AJ – Os referenciais são outros. Procuro entender, afinal, nos anos 1970 e 1980 não tínhamos a concorrência dos jogos virtuais. Não como hoje. Meu filho de 15 anos fala naturalmente “vai ter um major no Rio de Janeiro agora em novembro”. Então, pessoas da minha geração logo pensam: será um torneio de golfe, de tênis? “Não, pai! Eu já te falei, é de CS.” Ah, sei… Claro que me lembro (mentira). Mas, ao menos o Ronaldinho Gaúcho e Hulk eles contarão aos seus filhos. Eles viveram intensamente essas conquistas.
MEC – Qual atleta que você gostaria de escrever a biografia e porque?
AJ – Tenho predileção pela tragédia. O futebol anda de mãos dadas com o drama, com a fatalidade. Talvez os joões de Garrincha sejam um bom tema. Quem sabe João Berruga, o primeiro João a marcá-lo em sua cidade natal, Pau Grande. E que tal Nildon Birro-Doido, o zagueiro do Bahia que evitou o milésimo gol de Pelé na Fonte Nova? Até trio elétrico estava contratado para entrar no campo após o gol histórico. É sobre isso. É mais sobre o homem do que sobre o atleta.

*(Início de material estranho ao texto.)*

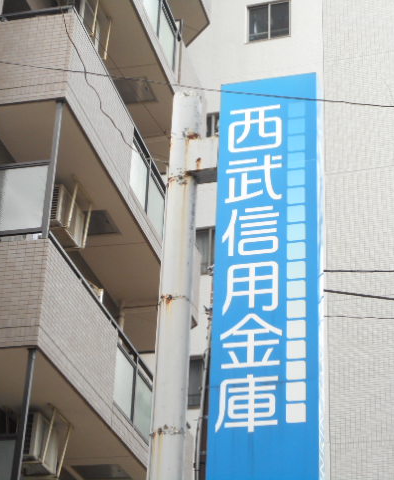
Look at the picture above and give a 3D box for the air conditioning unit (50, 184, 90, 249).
[{"bbox_3d":[-1.677,-0.278,15.506,0.285,0.525,0.800,-5,-29,13],"label":"air conditioning unit"}]

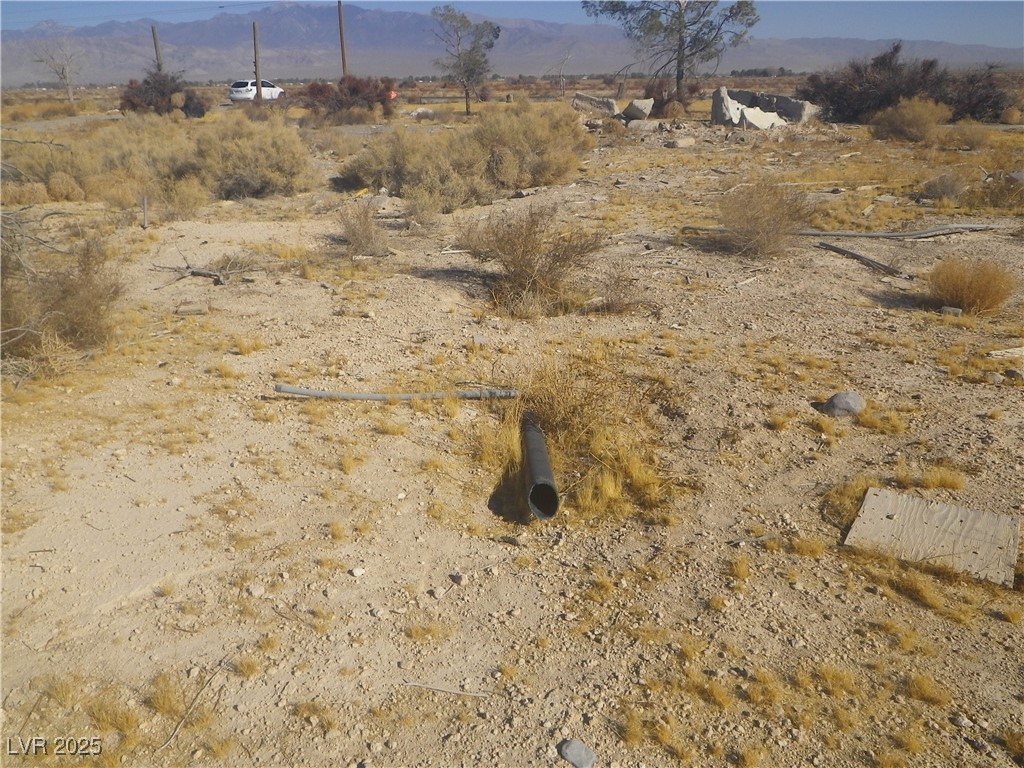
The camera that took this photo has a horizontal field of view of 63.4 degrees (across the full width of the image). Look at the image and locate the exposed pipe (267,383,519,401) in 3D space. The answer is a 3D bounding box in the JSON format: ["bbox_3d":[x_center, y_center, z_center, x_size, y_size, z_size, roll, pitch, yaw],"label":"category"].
[{"bbox_3d":[-0.597,0.036,4.293,1.255,0.095,0.055,-1,20,0],"label":"exposed pipe"}]

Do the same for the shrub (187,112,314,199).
[{"bbox_3d":[-3.943,-3.497,12.488,1.750,1.120,1.600,-7,21,-15],"label":"shrub"}]

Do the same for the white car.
[{"bbox_3d":[-18.805,-21.719,61.689,1.870,1.660,4.680,5,21,16],"label":"white car"}]

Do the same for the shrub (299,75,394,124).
[{"bbox_3d":[-7.263,-12.585,36.349,3.850,1.800,2.800,-5,21,-10],"label":"shrub"}]

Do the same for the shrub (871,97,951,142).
[{"bbox_3d":[9.818,-6.516,20.346,1.942,0.986,1.748,8,22,23],"label":"shrub"}]

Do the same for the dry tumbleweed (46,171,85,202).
[{"bbox_3d":[-6.441,-2.846,11.889,0.500,0.440,0.460,-11,23,-26],"label":"dry tumbleweed"}]

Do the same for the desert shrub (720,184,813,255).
[{"bbox_3d":[2.381,-1.546,7.676,0.846,0.629,0.803,5,21,16],"label":"desert shrub"}]

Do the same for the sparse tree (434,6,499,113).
[{"bbox_3d":[-2.121,-14.502,37.181,3.114,4.620,2.802,-2,20,-3],"label":"sparse tree"}]

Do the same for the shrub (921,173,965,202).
[{"bbox_3d":[5.578,-2.543,10.689,0.514,0.325,0.488,9,22,26],"label":"shrub"}]

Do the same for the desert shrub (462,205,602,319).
[{"bbox_3d":[0.146,-0.935,5.990,1.063,0.718,0.957,0,20,1],"label":"desert shrub"}]

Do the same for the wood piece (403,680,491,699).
[{"bbox_3d":[-0.180,0.836,2.267,0.244,0.013,0.020,4,21,12],"label":"wood piece"}]

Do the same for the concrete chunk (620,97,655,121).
[{"bbox_3d":[4.779,-10.430,31.443,1.246,0.772,0.810,2,20,8],"label":"concrete chunk"}]

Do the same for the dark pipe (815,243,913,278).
[{"bbox_3d":[3.064,-1.099,7.299,0.080,0.080,1.280,-5,21,-11],"label":"dark pipe"}]

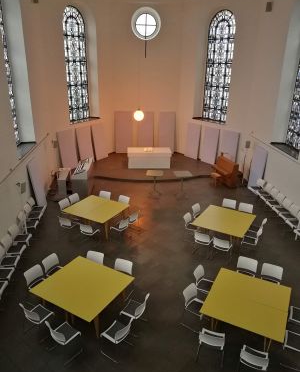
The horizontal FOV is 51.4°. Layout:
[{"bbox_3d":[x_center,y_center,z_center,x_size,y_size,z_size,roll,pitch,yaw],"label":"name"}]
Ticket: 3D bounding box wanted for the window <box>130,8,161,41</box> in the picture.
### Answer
[{"bbox_3d":[-0.200,-9.151,17.578,1.683,1.693,0.306,-1,21,-5],"label":"window"}]

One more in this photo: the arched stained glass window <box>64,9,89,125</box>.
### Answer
[{"bbox_3d":[-4.208,-6.840,17.911,0.150,6.000,1.600,17,26,36],"label":"arched stained glass window"}]

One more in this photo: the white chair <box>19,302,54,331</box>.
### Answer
[{"bbox_3d":[-2.402,2.828,6.723,0.510,0.800,0.510,12,23,27],"label":"white chair"}]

MEC – Qual sua expectativa com a seleção brasileira?
AJ – Não consigo torcer contra. E sempre acho o Brasil um dos favoritos à conquista. Mas o nível técnico, mundo afora, emparelhou seleções que antes não entravam no radar. Ganhar uma Copa do Mundo não é uma tarefa fácil. Pergunte a um holandês. A Seleção Brasileira nos deixou mal acostumados, nos vendeu a falsa impressão de facilidade. Mas não ficarei em cima do muro: seremos campeões com um gol de queixo do Pedro. O problema é o VAR anular ao traçar a linha no queixo do nosso atacante com o ombro do zagueiro argentino.
MEC – Quem é o melhor jogador do mundo na história do futebol?
AJ – O ponta esquerda Pepe, o Canhão da Vila, tinha um cartão de apresentação com os dizeres: “maior artilheiro da história do Santos”. Está bem, e Pelé? Ele respondia, todo bonachão: “dos seres humanos, sou eu. Pelé não é desse mundo”. Portanto, acho que não posso escolher o nosso eterno rei da camisa 10. Aliás, tem outro jogador hors concours, não teria pra ninguém: Mauro Shampoo. Permanecer como ídolo do Ibis por 12 anos e ter feito apenas um gol na carreira é um feito inigualável. Esse gol pertence a uma atmosfera épica. Responda-me, leitor: você já fez um gol como profissional? De resto, anote em pedacinhos de papel alguns nomes como Messi, Maradona, Ronaldo, Cruyff, Beckenbauer, Garrincha, Zidane, e mais alguns de sua preferência. Jogue os papéis para o alto e pegue um. Será um excelente melhor jogador do mundo de todos os tempos. Lógico que depois de Pelé e Mauro Shampoo.